Fraser-Pryce, a 32-year-old, two-time Olympic champion, beat a field that included the two fastest women of 2018, Brit Dina Asher-Smith (10.92) and Ivorian Marie-Josee Ta Lou (10.98).

It lacked the only woman ranked higher than Fraser-Pryce this season, Rio Olympic champion Elaine Thompson, who edged her countrywoman at the Jamaican Championships on June 21.

But Fraser-Pryce has now broken 10.79 three times this season, her first time doing so since 2013. She could become the oldest woman to win an Olympic or world 100m title in Doha in two months.

“10.78 is a fabulous time,” she said. “My aim for Doha is definitely to be on the podium. For me, it’s a long season from here, so I am hoping my experience will come into play.”

Full London results are here.
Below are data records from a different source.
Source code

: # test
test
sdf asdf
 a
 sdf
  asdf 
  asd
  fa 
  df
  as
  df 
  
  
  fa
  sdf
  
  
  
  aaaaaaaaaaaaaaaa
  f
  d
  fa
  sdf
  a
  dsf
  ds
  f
The meet lacked U.S. stars who are preparing for this week’s USATF Outdoor Championships, where world champs spots are at stake. The Diamond League resumes Aug. 18 in Birmingham, Great Britain.

Also Sunday, Kenyan Hellen Obiri won an anticipated head-to-head with Ethiopian-born Dutchwoman Sifan Hassan in the 5000m. Obiri, the world champion, clocked 14:20.36, the world’s fastest time in two years. Hassan, who nine days ago broke the mile world record, took third in a European record 14:22.12.

Swede Daniel Ståhl won a discus that included the world’s top three this year and the reigning Olympic and world gold and silver medalists. Stahl launched a 68.56-meter throw to overtake Jamaican Fedrick Dacres.